**Provided information:**
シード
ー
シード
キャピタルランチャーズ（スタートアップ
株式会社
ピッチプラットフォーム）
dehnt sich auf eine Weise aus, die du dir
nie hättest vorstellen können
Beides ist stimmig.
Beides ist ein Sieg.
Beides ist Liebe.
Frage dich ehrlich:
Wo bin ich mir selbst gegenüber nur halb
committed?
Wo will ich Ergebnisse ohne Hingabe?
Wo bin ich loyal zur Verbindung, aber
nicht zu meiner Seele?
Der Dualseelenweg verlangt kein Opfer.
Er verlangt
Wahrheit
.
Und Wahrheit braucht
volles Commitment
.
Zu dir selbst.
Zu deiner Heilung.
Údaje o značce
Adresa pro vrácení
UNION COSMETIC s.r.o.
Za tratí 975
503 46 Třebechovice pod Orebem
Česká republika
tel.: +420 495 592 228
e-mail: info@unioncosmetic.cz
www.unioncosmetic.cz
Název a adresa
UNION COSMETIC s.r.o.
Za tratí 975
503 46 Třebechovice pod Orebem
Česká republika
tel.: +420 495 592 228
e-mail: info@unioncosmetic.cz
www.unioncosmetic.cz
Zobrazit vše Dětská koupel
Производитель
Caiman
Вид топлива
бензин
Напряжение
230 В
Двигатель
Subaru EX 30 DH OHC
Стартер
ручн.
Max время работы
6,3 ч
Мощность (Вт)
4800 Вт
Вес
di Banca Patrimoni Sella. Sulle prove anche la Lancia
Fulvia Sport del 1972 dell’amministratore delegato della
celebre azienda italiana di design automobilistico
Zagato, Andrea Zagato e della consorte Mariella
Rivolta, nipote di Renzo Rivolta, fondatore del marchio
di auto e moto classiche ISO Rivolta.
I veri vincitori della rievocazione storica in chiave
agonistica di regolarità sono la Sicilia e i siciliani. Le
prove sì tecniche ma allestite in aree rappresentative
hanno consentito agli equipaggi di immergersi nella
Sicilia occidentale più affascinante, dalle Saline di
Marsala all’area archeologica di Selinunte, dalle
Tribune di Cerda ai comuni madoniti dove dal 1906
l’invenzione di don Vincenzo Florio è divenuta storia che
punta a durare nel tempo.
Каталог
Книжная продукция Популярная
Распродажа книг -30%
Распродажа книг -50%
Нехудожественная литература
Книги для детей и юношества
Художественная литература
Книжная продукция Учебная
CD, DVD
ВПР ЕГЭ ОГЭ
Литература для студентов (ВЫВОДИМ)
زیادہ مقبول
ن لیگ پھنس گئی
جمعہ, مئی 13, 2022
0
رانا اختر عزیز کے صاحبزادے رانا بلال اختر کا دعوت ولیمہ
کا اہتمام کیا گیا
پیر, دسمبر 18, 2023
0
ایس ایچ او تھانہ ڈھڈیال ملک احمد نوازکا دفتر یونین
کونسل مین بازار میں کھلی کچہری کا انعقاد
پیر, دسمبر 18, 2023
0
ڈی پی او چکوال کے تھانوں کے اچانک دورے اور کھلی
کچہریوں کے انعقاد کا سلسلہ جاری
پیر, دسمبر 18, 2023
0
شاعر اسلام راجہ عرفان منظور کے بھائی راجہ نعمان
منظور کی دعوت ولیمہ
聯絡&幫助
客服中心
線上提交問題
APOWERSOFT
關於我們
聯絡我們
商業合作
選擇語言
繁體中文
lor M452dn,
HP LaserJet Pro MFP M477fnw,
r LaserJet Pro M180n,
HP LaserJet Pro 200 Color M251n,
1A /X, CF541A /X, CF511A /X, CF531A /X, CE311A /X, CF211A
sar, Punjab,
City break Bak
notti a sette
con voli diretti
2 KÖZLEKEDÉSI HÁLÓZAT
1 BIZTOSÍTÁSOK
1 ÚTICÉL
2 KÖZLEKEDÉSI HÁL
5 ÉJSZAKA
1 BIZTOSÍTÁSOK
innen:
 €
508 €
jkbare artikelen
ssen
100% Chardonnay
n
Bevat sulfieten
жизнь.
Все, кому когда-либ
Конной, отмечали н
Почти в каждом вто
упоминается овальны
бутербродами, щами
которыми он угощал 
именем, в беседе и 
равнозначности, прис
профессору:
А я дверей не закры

**Activity:**
What you give back should match the entries above exactly.

**Solved exercise:**
シード
ー
シード
キャピタルランチャーズ（スタートアップ
株式会社
ピッチプラットフォーム）
dehnt sich auf eine Weise aus, die du dir
nie hättest vorstellen können
Beides ist stimmig.
Beides ist ein Sieg.
Beides ist Liebe.
Frage dich ehrlich:
Wo bin ich mir selbst gegenüber nur halb
committed?
Wo will ich Ergebnisse ohne Hingabe?
Wo bin ich loyal zur Verbindung, aber
nicht zu meiner Seele?
Der Dualseelenweg verlangt kein Opfer.
Er verlangt
Wahrheit
.
Und Wahrheit braucht
volles Commitment
.
Zu dir selbst.
Zu deiner Heilung.
Údaje o značce
Adresa pro vrácení
UNION COSMETIC s.r.o.
Za tratí 975
503 46 Třebechovice pod Orebem
Česká republika
tel.: +420 495 592 228
e-mail: info@unioncosmetic.cz
www.unioncosmetic.cz
Název a adresa
UNION COSMETIC s.r.o.
Za tratí 975
503 46 Třebechovice pod Orebem
Česká republika
tel.: +420 495 592 228
e-mail: info@unioncosmetic.cz
www.unioncosmetic.cz
Zobrazit vše Dětská koupel
Производитель
Caiman
Вид топлива
бензин
Напряжение
230 В
Двигатель
Subaru EX 30 DH OHC
Стартер
ручн.
Max время работы
6,3 ч
Мощность (Вт)
4800 Вт
Вес
di Banca Patrimoni Sella. Sulle prove anche la Lancia
Fulvia Sport del 1972 dell’amministratore delegato della
celebre azienda italiana di design automobilistico
Zagato, Andrea Zagato e della consorte Mariella
Rivolta, nipote di Renzo Rivolta, fondatore del marchio
di auto e moto classiche ISO Rivolta.
I veri vincitori della rievocazione storica in chiave
agonistica di regolarità sono la Sicilia e i siciliani. Le
prove sì tecniche ma allestite in aree rappresentative
hanno consentito agli equipaggi di immergersi nella
Sicilia occidentale più affascinante, dalle Saline di
Marsala all’area archeologica di Selinunte, dalle
Tribune di Cerda ai comuni madoniti dove dal 1906
l’invenzione di don Vincenzo Florio è divenuta storia che
punta a durare nel tempo.
Каталог
Книжная продукция Популярная
Распродажа книг -30%
Распродажа книг -50%
Нехудожественная литература
Книги для детей и юношества
Художественная литература
Книжная продукция Учебная
CD, DVD
ВПР ЕГЭ ОГЭ
Литература для студентов (ВЫВОДИМ)
زیادہ مقبول
ن لیگ پھنس گئی
جمعہ, مئی 13, 2022
0
رانا اختر عزیز کے صاحبزادے رانا بلال اختر کا دعوت ولیمہ
کا اہتمام کیا گیا
پیر, دسمبر 18, 2023
0
ایس ایچ او تھانہ ڈھڈیال ملک احمد نوازکا دفتر یونین
کونسل مین بازار میں کھلی کچہری کا انعقاد
پیر, دسمبر 18, 2023
0
ڈی پی او چکوال کے تھانوں کے اچانک دورے اور کھلی
کچہریوں کے انعقاد کا سلسلہ جاری
پیر, دسمبر 18, 2023
0
شاعر اسلام راجہ عرفان منظور کے بھائی راجہ نعمان
منظور کی دعوت ولیمہ
聯絡&幫助
客服中心
線上提交問題
APOWERSOFT
關於我們
聯絡我們
商業合作
選擇語言
繁體中文
lor M452dn,
HP LaserJet Pro MFP M477fnw,
r LaserJet Pro M180n,
HP LaserJet Pro 200 Color M251n,
1A /X, CF541A /X, CF511A /X, CF531A /X, CE311A /X, CF211A
sar, Punjab,
City break Bak
notti a sette
con voli diretti
2 KÖZLEKEDÉSI HÁLÓZAT
1 BIZTOSÍTÁSOK
1 ÚTICÉL
2 KÖZLEKEDÉSI HÁL
5 ÉJSZAKA
1 BIZTOSÍTÁSOK
innen:
 €
508 €
jkbare artikelen
ssen
100% Chardonnay
n
Bevat sulfieten
жизнь.
Все, кому когда-либ
Конной, отмечали н
Почти в каждом вто
упоминается овальны
бутербродами, щами
которыми он угощал 
именем, в беседе и 
равнозначности, прис
профессору:
А я дверей не закры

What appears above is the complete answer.